The Singularity of Wheat
Wheat ales are different, generally lower in hoppiness and higher in frothiness. I know of many otherwise well-rounded beer aficionados, particularly hopheads, that hate them and obversely many beer novices that love them. Maybe it’s the softness of hops that fuels the passions of both groups, but whatever the cause their appeal is singular.

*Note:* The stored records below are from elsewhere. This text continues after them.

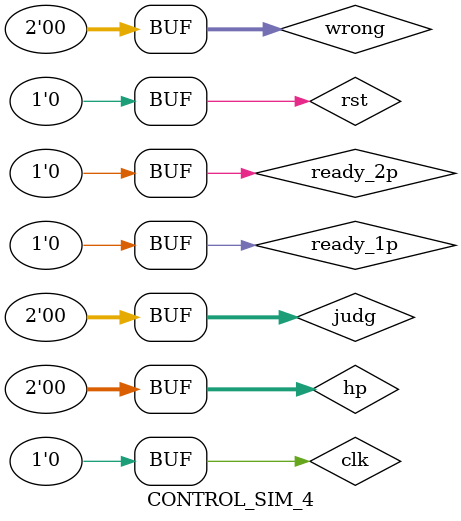
<source format=v>
`timescale 1ns / 100ps
module CONTROL_SIM_4();

reg  clk, rst, ready_1p, ready_2p, que_in, que;
reg [1:0] hp, judg, wrong;

wire ok_2, led_1p, led_2p;
wire [3:0] num, num_2;

JOIN j0(
//---------input---------------
    .CLK(clk),
    .RST(rst),
    .READY_1P(ready_1p),
    .READY_2P(ready_2p),
    .QUE_IN(que_in),
    .HP_IN(hp),//2
    .QUE(que),
    .JUDG_IN(judg),//2
    .WRONG_IN(wrong),//2

//---------output---------------    
	.OK_2(ok_2),
    .LED_1P(led_1p),
    .LED_2P(led_2p),
    .NUM(num),
    .NUM_2(num_2)
);


always begin
        clk = 1;
  #0.8  clk = 0;
  #0.8;
end


initial begin
    rst = 0;
    ready_1p = 0;
    ready_2p = 0;
    que = 0;
    que_in = 0;
    hp = 2'b0;
    judg = 2'b0;
    wrong = 2'b0;


#2  ready_1p = 1;//1PがREADYおした
#2  ready_1p = 0;
#3  ready_2p = 1;//
#2  ready_2p = 0;
#5  que = 1;
//-------ここで問題表示-----
#3  que_in = 1; //入力画面へ切り替え
#3  rst = 1;
#3  rst = 0;
//-------リセット-------
#2  ready_1p = 1;//1PがREADYおした
#2  ready_1p = 0;
#3  ready_2p = 1;//2PがREADYおした
#2  ready_2p = 0;
#5  que = 1;
end
always@(posedge clk) begin
    if(rst)
        que = 0;
        que_in = 0;
end




endmodule
</source>
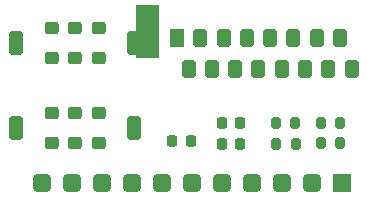
<source format=gbr>
G04 #@! TF.GenerationSoftware,KiCad,Pcbnew,(6.0.1-0)*
G04 #@! TF.CreationDate,2022-02-24T13:14:34-05:00*
G04 #@! TF.ProjectId,DC2VGA,44433256-4741-42e6-9b69-6361645f7063,1*
G04 #@! TF.SameCoordinates,Original*
G04 #@! TF.FileFunction,Soldermask,Bot*
G04 #@! TF.FilePolarity,Negative*
%FSLAX46Y46*%
G04 Gerber Fmt 4.6, Leading zero omitted, Abs format (unit mm)*
G04 Created by KiCad (PCBNEW (6.0.1-0)) date 2022-02-24 13:14:34*
%MOMM*%
%LPD*%
G01*
G04 APERTURE LIST*
G04 Aperture macros list*
%AMRoundRect*
0 Rectangle with rounded corners*
0 $1 Rounding radius*
0 $2 $3 $4 $5 $6 $7 $8 $9 X,Y pos of 4 corners*
0 Add a 4 corners polygon primitive as box body*
4,1,4,$2,$3,$4,$5,$6,$7,$8,$9,$2,$3,0*
0 Add four circle primitives for the rounded corners*
1,1,$1+$1,$2,$3*
1,1,$1+$1,$4,$5*
1,1,$1+$1,$6,$7*
1,1,$1+$1,$8,$9*
0 Add four rect primitives between the rounded corners*
20,1,$1+$1,$2,$3,$4,$5,0*
20,1,$1+$1,$4,$5,$6,$7,0*
20,1,$1+$1,$6,$7,$8,$9,0*
20,1,$1+$1,$8,$9,$2,$3,0*%
G04 Aperture macros list end*
%ADD10C,0.100000*%
%ADD11RoundRect,0.200000X0.200000X0.275000X-0.200000X0.275000X-0.200000X-0.275000X0.200000X-0.275000X0*%
%ADD12RoundRect,0.200000X-0.200000X-0.275000X0.200000X-0.275000X0.200000X0.275000X-0.200000X0.275000X0*%
%ADD13RoundRect,0.262500X0.337500X0.262500X-0.337500X0.262500X-0.337500X-0.262500X0.337500X-0.262500X0*%
%ADD14RoundRect,0.312500X-0.312500X-0.687500X0.312500X-0.687500X0.312500X0.687500X-0.312500X0.687500X0*%
%ADD15RoundRect,0.225000X-0.225000X-0.250000X0.225000X-0.250000X0.225000X0.250000X-0.225000X0.250000X0*%
%ADD16R,1.524000X1.524000*%
%ADD17RoundRect,0.381000X0.381000X0.381000X-0.381000X0.381000X-0.381000X-0.381000X0.381000X-0.381000X0*%
%ADD18RoundRect,0.225000X0.225000X0.250000X-0.225000X0.250000X-0.225000X-0.250000X0.225000X-0.250000X0*%
%ADD19RoundRect,0.262500X-0.337500X-0.262500X0.337500X-0.262500X0.337500X0.262500X-0.337500X0.262500X0*%
%ADD20RoundRect,0.312500X0.312500X0.687500X-0.312500X0.687500X-0.312500X-0.687500X0.312500X-0.687500X0*%
%ADD21R,1.200000X1.524000*%
%ADD22RoundRect,0.300000X0.300000X0.462000X-0.300000X0.462000X-0.300000X-0.462000X0.300000X-0.462000X0*%
G04 APERTURE END LIST*
D10*
X134300000Y-95310000D02*
X136090000Y-95310000D01*
X136090000Y-95310000D02*
X136090000Y-99720000D01*
X136090000Y-99720000D02*
X134300000Y-99720000D01*
X134300000Y-99720000D02*
X134300000Y-95310000D01*
G36*
X134300000Y-95310000D02*
G01*
X136090000Y-95310000D01*
X136090000Y-99720000D01*
X134300000Y-99720000D01*
X134300000Y-95310000D01*
G37*
D11*
X151555000Y-107010000D03*
X149905000Y-107010000D03*
D12*
X146135000Y-107030000D03*
X147785000Y-107030000D03*
D13*
X131120000Y-104470000D03*
X129120000Y-104470000D03*
X127120000Y-104470000D03*
X131120000Y-106970000D03*
X129120000Y-106970000D03*
X127120000Y-106970000D03*
D14*
X134120000Y-105720000D03*
X124120000Y-105720000D03*
D15*
X137355000Y-106810000D03*
X138905000Y-106810000D03*
D16*
X151731634Y-110398008D03*
D17*
X149191634Y-110398008D03*
X146651634Y-110398008D03*
X131411634Y-110398008D03*
X128871634Y-110398008D03*
X139031634Y-110398008D03*
X136491634Y-110398008D03*
X126331634Y-110398008D03*
X144111634Y-110398008D03*
X133951634Y-110398008D03*
X141571634Y-110398008D03*
D18*
X143070000Y-105320000D03*
X141520000Y-105320000D03*
X143100000Y-107030000D03*
X141550000Y-107030000D03*
D19*
X127120000Y-99750000D03*
X129120000Y-99750000D03*
X131120000Y-99750000D03*
X127120000Y-97250000D03*
X129120000Y-97250000D03*
X131120000Y-97250000D03*
D20*
X124120000Y-98500000D03*
X134120000Y-98500000D03*
D21*
X137746684Y-98103008D03*
D22*
X138726684Y-100703008D03*
X139716684Y-98103008D03*
X140696684Y-100703008D03*
X141686684Y-98103008D03*
X142666684Y-100703008D03*
X143656684Y-98103008D03*
X144636684Y-100703008D03*
X145626684Y-98103008D03*
X146606684Y-100703008D03*
X147596684Y-98103008D03*
X148576684Y-100703008D03*
X149566684Y-98103008D03*
X150546684Y-100703008D03*
X151536684Y-98103008D03*
X152516684Y-100703008D03*
D11*
X151565000Y-105330000D03*
X149915000Y-105330000D03*
X147765000Y-105330000D03*
X146115000Y-105330000D03*
M02*

</source>
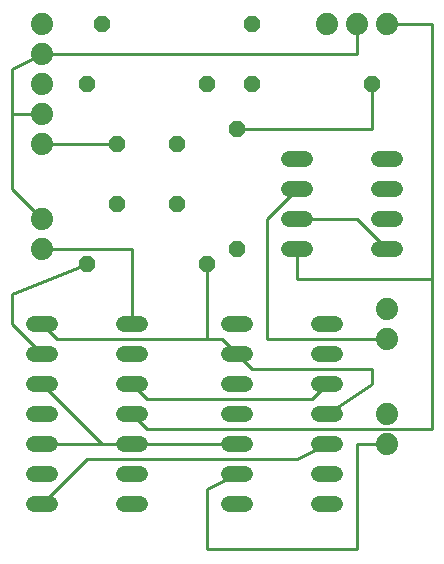
<source format=gbl>
G75*
G70*
%OFA0B0*%
%FSLAX24Y24*%
%IPPOS*%
%LPD*%
%AMOC8*
5,1,8,0,0,1.08239X$1,22.5*
%
%ADD10C,0.0520*%
%ADD11OC8,0.0520*%
%ADD12C,0.0740*%
%ADD13C,0.0100*%
D10*
X004341Y002601D02*
X004861Y002601D01*
X004861Y003601D02*
X004341Y003601D01*
X004341Y004601D02*
X004861Y004601D01*
X004861Y005601D02*
X004341Y005601D01*
X004341Y006601D02*
X004861Y006601D01*
X004861Y007601D02*
X004341Y007601D01*
X004341Y008601D02*
X004861Y008601D01*
X007341Y008601D02*
X007861Y008601D01*
X007861Y007601D02*
X007341Y007601D01*
X007341Y006601D02*
X007861Y006601D01*
X007861Y005601D02*
X007341Y005601D01*
X007341Y004601D02*
X007861Y004601D01*
X007861Y003601D02*
X007341Y003601D01*
X007341Y002601D02*
X007861Y002601D01*
X010841Y002601D02*
X011361Y002601D01*
X011361Y003601D02*
X010841Y003601D01*
X010841Y004601D02*
X011361Y004601D01*
X011361Y005601D02*
X010841Y005601D01*
X010841Y006601D02*
X011361Y006601D01*
X011361Y007601D02*
X010841Y007601D01*
X010841Y008601D02*
X011361Y008601D01*
X013841Y008601D02*
X014361Y008601D01*
X014361Y007601D02*
X013841Y007601D01*
X013841Y006601D02*
X014361Y006601D01*
X014361Y005601D02*
X013841Y005601D01*
X013841Y004601D02*
X014361Y004601D01*
X014361Y003601D02*
X013841Y003601D01*
X013841Y002601D02*
X014361Y002601D01*
X013361Y011101D02*
X012841Y011101D01*
X012841Y012101D02*
X013361Y012101D01*
X013361Y013101D02*
X012841Y013101D01*
X012841Y014101D02*
X013361Y014101D01*
X015841Y014101D02*
X016361Y014101D01*
X016361Y013101D02*
X015841Y013101D01*
X015841Y012101D02*
X016361Y012101D01*
X016361Y011101D02*
X015841Y011101D01*
D11*
X011101Y011101D03*
X010101Y010601D03*
X009101Y012601D03*
X009101Y014601D03*
X010101Y016601D03*
X011101Y015101D03*
X011601Y016601D03*
X011601Y018601D03*
X015601Y016601D03*
X007101Y014601D03*
X007101Y012601D03*
X006101Y010601D03*
X006101Y016601D03*
X006601Y018601D03*
D12*
X004601Y018601D03*
X004601Y017601D03*
X004601Y016601D03*
X004601Y015601D03*
X004601Y014601D03*
X004601Y012101D03*
X004601Y011101D03*
X014101Y018601D03*
X015101Y018601D03*
X016101Y018601D03*
X016101Y009101D03*
X016101Y008101D03*
X016101Y005601D03*
X016101Y004601D03*
D13*
X015101Y004601D01*
X015101Y001101D01*
X010101Y001101D01*
X010101Y003101D01*
X011101Y003601D01*
X011101Y004601D02*
X007601Y004601D01*
X006601Y004601D01*
X004601Y006601D01*
X004601Y007601D02*
X003601Y008601D01*
X003601Y009601D01*
X006101Y010601D01*
X007601Y011101D02*
X004601Y011101D01*
X004601Y012101D02*
X003601Y013101D01*
X003601Y015601D01*
X003601Y017101D01*
X004601Y017601D01*
X015101Y017601D01*
X015101Y018601D01*
X016101Y018601D02*
X017601Y018601D01*
X017601Y010101D01*
X017601Y005101D01*
X008101Y005101D01*
X007601Y005601D01*
X008101Y006101D02*
X013601Y006101D01*
X014101Y006601D01*
X014101Y005601D02*
X015601Y006601D01*
X015601Y007101D01*
X011601Y007101D01*
X011101Y007601D01*
X010601Y008101D01*
X010101Y008101D01*
X010101Y010601D01*
X012101Y012101D02*
X012101Y008101D01*
X016101Y008101D01*
X017601Y010101D02*
X013101Y010101D01*
X013101Y011101D01*
X013101Y012101D02*
X015101Y012101D01*
X016101Y011101D01*
X013101Y013101D02*
X012101Y012101D01*
X011101Y015101D02*
X015601Y015101D01*
X015601Y016601D01*
X010101Y008101D02*
X005101Y008101D01*
X004601Y008601D01*
X007601Y008601D02*
X007601Y011101D01*
X007101Y014601D02*
X004601Y014601D01*
X004601Y015601D02*
X003601Y015601D01*
X007601Y006601D02*
X008101Y006101D01*
X006601Y004601D02*
X004601Y004601D01*
X006101Y004101D02*
X013101Y004101D01*
X014101Y004601D01*
X006101Y004101D02*
X004601Y002601D01*
M02*

</source>
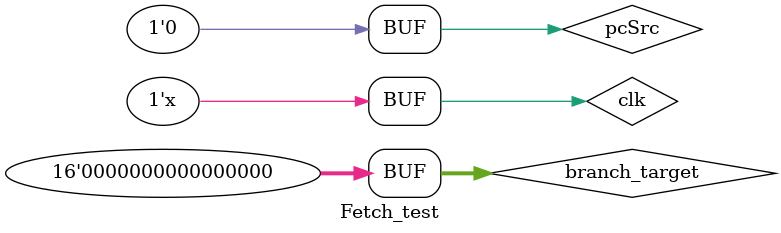
<source format=v>
`timescale 1ns / 1ps


module Fetch_test;

	// Inputs
	reg clk;
	reg [15:0] branch_target;
	reg pcSrc;

	// Outputs
	wire hit;
	wire [15:0] pc_inc2;
	wire [15:0] instruction;

	// Instantiate the Unit Under Test (UUT)
	Fetch_stage uut (
		.clk(clk), 
		.branch_target(branch_target), 
		.pcSrc(pcSrc), 
		.hit(hit), 
		.pc_inc2(pc_inc2), 
		.instruction(instruction)
	);

	initial begin
		// Initialize Inputs
		clk = 0;
		branch_target = 0;
		pcSrc = 0;

		// Wait 100 ns for global reset to finish
		#100;
        
		// Add stimulus here

	end
   always #30 clk = ~clk;   
endmodule


</source>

Wheat ales conspicuously skated around the strictures of the Reinheitsgebot in Germany where weissbiers were stylistically perfected, despite being highly tolerated exceptions to the rule. Elsewhere in Europe and the Americas, they provide a creative canvas for all sorts of unique compositions of fruit, spice, and even more esoteric ingredients. Our 2010 World Beer Championships wheat beer tasting supported both these observations, but also demonstrated that good and even great wheat beers of all styles are being made everywhere.
A few of the European highlights from our tasting include: Germany’s Wurzburger Hofbrau Julius Echter Hefe-Weiss (93 points) and Austria’s Hofbräu Kaltenhausen Edelweiss (90 points), Holland’s La Trappe Witte Trappist (92 points), and Scotland’s Williams Bros. Brewing Grozet Gooseberry & Wheat Ale (90 points). And on the home front, craft brewers showed that they don’t take a back seat to anyone when it comes to quality and flavor. North American standouts included: Stevens Point Brewery’s Point Horizon Wheat (90 points), The Boston Beer Co.’s Samuel Adams Imperial White Ale (94 points), Unibroue’s Blanche de Chambly (92 points), Bastone Brewery’s Weizen Bock (93 points), Fish Brewing Co.’s Leavenworth Biers Boulder Bend Dunkelweizen (90 points), Chameleon Brewing Co.’s Witty Ale (90 points), and Top of the Hill Restaurant & Brewery’s Blue Ridge Blueberry Wheat (93 points).
So rejoice “wheat heads”(and you know who are). There are more choices than ever to satisfy your singular taste for wheat.